### Job 1:
According to the Pythonizer text, which environment variable can be set to point to the directory holding the modules?

The other role is to give a quick start for system administrators who want to learn Python (for example, need to support researchers who work with Python), but who currently knows only Perl -- many older school sysadmins dislike Python and for a reason ;-)  

Yes another role is provide a proof that those two languages are mostly compatible and that program from one  can be translated into another with modest amount of effort. Although such translation is not necessary a best fit,  in most cases it is close enough and needs just minor manual editing. 

Of course, complex constructs and idioms are often translated incorrectly. Several complex issues remains unresolved (implicit conversion to strings in Perl is one such issues.) As experience with Google translation of natural languages attests there  are always around 10 to 20% of sentences (depending of the subject area of the text)  that are translated incorrectly. And, probably,  2-3% that have absurd or funny translation. 

The idea here is that using "fuzzy translation" concept it is possible to create such a tool with relatively modest efforts. A tool, written with some knowledge of compiler technologies, that falls into the category of "small language compliers" with the total effort around one man-year or less. Assuming ten lines per day of debugged code for the task of complexity comparable with the writing of compilers, the estimated size should be around 3-5K lines of code (~1K line phase 1 and 2-3K line phase 2).

As of version  0.8 it looks like the initial idea was a sound one: within 5K LOC limit it is possible to create a useful utility that transcribes Perl in Python with a decent quality.

As the currently code base exceeded 4K lines, it is close to the  limit on which I can maintain this codebase as a hobby project, so some enhancements need to be abandoned or moved to the pre-pythonizer phase.  This  first of all is true about insertion of proper conversion of   types. Right now it is left to the programmer to fix those issues. 

NOTE:

Pythonizer now  creates the list of variables that need to be declared global to preserve a part of the global namespace that Perl subroutines access.

This is a needed function as Python has different rules of variables visibility -- global variables are visible in all subroutines, but to be able to modify them you need to declare them global explicitly (and this global variable should already exist and be initialized)

Installation

For testing the main program and all modules should reside in a single directory from which you can run the program. 

You need to download files or replicate the directory via git . Let's assume that you downloaded or replicated them into  /home/softpano/Pythonizer

After that you can run pythonizer from the install directory by specifying  -I /home/softpano/Pythonizer  option for Perl interpreter to point to proper directory with modules   For example:

perl -I /home/softpano/Pythonizer ~/Pythonizer/pythonizer script_to_be_translated.pl

Alternatively you can specify PERL5LIB environment variable to point to this directory

export PERL5LIB=/home/softpano/Pythonizer

If you already have this variable defined in your bashrc you can add this directory to the end after column, for example

PERL5LIB=/home/softpano/perl5/lib/:PERL5LIB=/home/softpano/Pythonizer

After that you do not need to use option -I of Perl interpreter and can invoke the program directly

~/Pythonizer/pythonizer script_to_be_tranlated.pl

In order to specify pythonizer without path you need to add the directory in which you installed it to the PATH or copy the program to one of the directories already in PATH, for example /use/local/bin if you are root or ~/bin if you are a regular user.

### Job 2:
Identify every line in the rows below that contains the string "Transcribed", and copy each such line.

### Provided entries:
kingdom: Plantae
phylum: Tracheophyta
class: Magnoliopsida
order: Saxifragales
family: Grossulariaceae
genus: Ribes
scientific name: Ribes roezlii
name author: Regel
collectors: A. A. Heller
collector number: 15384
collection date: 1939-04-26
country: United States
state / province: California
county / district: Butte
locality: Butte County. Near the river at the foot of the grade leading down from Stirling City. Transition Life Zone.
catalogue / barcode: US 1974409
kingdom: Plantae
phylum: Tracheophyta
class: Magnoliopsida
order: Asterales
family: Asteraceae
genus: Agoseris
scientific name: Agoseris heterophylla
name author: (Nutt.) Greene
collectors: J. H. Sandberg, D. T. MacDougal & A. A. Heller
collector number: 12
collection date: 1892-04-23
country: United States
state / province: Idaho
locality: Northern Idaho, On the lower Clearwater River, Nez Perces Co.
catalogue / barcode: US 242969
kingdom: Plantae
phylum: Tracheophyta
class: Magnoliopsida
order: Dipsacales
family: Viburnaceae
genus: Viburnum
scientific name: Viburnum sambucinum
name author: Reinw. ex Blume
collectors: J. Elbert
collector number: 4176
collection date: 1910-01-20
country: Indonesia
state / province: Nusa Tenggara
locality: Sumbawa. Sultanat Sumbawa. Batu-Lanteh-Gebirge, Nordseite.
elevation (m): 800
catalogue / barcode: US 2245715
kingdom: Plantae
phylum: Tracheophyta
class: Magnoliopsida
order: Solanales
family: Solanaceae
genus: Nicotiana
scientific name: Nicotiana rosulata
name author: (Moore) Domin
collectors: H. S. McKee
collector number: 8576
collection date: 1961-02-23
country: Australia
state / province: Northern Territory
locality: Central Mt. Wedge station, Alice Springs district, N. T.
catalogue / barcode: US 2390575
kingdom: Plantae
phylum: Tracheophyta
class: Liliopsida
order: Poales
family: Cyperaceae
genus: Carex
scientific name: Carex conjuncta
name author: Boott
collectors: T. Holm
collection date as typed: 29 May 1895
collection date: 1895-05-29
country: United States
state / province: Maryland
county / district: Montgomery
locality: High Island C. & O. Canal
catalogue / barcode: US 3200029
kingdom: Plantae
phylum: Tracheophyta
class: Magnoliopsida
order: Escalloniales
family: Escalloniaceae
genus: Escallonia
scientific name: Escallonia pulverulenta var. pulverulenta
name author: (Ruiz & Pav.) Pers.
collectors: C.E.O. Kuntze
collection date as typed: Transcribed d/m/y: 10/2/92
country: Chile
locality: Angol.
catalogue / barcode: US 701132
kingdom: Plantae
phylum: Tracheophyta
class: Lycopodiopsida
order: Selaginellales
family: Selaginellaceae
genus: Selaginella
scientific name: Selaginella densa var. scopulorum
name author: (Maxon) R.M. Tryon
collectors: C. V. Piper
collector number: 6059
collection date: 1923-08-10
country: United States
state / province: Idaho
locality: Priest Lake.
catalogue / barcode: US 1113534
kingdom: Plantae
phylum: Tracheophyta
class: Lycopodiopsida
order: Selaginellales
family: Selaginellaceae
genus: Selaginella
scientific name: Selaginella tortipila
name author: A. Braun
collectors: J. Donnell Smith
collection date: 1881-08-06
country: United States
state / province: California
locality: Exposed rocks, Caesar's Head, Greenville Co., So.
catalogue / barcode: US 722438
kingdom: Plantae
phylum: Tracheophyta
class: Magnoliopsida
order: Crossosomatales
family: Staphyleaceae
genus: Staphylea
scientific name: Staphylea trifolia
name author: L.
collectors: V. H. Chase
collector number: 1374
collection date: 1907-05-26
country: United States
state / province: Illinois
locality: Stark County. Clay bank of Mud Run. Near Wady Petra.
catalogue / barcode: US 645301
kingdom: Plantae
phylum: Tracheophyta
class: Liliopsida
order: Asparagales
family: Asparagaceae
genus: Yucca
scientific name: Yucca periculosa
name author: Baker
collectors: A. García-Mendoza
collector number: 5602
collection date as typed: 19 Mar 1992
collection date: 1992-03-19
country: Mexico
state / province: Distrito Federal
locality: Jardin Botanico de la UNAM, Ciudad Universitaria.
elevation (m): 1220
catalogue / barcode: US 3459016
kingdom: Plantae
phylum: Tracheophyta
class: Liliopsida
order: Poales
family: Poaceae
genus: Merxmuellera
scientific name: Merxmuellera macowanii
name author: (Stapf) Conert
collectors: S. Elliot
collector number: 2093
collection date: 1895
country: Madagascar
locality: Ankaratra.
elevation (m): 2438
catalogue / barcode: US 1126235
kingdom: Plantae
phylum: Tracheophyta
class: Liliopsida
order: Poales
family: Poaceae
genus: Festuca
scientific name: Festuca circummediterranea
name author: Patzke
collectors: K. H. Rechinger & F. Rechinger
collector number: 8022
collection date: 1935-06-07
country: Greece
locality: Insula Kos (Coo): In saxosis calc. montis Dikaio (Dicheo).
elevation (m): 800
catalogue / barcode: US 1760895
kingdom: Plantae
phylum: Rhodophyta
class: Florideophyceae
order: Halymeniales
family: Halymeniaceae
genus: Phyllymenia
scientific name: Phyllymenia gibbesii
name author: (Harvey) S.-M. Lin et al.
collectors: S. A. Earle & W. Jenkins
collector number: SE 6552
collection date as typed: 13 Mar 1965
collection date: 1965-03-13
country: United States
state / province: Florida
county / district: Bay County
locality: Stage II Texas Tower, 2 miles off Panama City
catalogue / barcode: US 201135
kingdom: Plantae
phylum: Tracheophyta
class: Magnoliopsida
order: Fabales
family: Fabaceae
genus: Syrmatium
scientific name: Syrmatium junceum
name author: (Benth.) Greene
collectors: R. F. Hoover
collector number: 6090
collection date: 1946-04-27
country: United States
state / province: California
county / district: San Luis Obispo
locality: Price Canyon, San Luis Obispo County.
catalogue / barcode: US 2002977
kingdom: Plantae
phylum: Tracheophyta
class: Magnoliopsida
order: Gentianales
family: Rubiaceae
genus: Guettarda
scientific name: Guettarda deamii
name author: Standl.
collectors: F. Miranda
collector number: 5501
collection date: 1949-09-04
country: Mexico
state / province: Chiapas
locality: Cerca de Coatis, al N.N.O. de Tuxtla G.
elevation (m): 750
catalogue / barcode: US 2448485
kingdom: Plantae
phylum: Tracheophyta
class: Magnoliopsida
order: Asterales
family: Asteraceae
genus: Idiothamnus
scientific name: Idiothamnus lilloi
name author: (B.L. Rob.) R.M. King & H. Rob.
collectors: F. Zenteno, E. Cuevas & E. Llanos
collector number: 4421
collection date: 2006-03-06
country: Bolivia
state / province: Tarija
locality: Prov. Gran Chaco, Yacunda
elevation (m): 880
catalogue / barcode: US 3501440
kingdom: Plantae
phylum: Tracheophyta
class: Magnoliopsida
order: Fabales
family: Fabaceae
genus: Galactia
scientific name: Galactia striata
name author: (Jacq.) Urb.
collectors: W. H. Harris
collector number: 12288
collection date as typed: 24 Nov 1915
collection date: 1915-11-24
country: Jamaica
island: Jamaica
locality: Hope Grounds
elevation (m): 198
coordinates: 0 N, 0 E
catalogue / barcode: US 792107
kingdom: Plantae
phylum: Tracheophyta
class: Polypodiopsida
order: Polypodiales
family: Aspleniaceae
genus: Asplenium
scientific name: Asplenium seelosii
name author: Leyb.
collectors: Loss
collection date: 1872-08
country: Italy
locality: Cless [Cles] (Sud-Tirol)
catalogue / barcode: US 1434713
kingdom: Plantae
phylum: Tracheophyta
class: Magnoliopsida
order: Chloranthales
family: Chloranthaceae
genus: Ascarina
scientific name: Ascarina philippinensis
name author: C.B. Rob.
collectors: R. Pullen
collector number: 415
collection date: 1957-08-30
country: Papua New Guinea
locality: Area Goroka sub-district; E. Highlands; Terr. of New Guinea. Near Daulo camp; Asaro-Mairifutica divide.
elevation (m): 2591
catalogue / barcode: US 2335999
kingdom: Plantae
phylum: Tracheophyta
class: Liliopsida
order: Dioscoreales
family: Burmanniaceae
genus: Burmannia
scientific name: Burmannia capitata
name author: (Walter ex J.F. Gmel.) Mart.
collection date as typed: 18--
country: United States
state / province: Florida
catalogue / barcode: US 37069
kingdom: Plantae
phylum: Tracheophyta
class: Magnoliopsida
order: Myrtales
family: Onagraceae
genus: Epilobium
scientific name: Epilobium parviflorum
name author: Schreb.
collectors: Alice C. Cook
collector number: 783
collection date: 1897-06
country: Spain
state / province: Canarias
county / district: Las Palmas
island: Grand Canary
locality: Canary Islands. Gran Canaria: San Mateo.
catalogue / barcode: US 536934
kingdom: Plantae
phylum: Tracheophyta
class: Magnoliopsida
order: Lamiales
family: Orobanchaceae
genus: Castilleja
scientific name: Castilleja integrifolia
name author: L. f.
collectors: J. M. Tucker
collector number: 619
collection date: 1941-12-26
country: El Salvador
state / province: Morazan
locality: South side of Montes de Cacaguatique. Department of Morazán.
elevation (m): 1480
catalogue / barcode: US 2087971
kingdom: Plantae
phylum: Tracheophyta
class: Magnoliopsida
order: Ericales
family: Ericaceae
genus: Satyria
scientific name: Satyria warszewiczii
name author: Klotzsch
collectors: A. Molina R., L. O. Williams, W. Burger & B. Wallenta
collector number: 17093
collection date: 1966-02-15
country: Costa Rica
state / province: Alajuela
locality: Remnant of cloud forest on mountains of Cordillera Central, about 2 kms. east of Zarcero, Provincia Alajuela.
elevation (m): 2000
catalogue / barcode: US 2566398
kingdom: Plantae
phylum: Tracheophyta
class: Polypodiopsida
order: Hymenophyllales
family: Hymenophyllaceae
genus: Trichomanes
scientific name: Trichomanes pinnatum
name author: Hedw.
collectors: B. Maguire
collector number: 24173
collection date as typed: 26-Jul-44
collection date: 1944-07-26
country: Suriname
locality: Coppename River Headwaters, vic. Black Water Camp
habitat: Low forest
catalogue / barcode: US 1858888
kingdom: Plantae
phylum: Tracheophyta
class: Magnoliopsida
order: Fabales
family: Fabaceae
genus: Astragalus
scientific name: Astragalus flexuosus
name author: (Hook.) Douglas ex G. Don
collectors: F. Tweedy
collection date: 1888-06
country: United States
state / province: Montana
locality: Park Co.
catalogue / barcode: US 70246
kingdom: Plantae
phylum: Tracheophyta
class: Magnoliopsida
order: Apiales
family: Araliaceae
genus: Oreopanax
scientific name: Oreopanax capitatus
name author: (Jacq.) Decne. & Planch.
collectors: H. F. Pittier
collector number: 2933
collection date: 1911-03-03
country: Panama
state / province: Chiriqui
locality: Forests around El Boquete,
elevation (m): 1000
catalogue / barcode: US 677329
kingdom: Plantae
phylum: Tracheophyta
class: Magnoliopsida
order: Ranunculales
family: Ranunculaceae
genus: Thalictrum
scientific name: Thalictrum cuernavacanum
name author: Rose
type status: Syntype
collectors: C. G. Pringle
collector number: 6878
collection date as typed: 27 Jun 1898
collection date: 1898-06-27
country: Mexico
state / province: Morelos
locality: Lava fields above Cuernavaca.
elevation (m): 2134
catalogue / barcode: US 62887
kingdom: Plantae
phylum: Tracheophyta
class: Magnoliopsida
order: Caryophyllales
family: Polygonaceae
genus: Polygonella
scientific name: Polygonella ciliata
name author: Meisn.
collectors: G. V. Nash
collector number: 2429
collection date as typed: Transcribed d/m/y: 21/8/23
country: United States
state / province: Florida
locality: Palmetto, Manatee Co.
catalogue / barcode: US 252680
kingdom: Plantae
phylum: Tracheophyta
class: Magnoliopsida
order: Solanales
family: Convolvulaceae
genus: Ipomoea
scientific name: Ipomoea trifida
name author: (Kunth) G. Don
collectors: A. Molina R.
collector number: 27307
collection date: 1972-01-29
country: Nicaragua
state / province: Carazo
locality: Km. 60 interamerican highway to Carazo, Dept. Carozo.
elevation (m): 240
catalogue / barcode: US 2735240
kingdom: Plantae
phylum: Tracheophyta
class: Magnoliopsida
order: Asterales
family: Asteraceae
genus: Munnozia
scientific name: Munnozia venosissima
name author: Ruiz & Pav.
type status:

### Full response 1:
PERL5LIB

### Full response 2:
collection date as typed: Transcribed d/m/y: 10/2/92
collection date as typed: Transcribed d/m/y: 21/8/23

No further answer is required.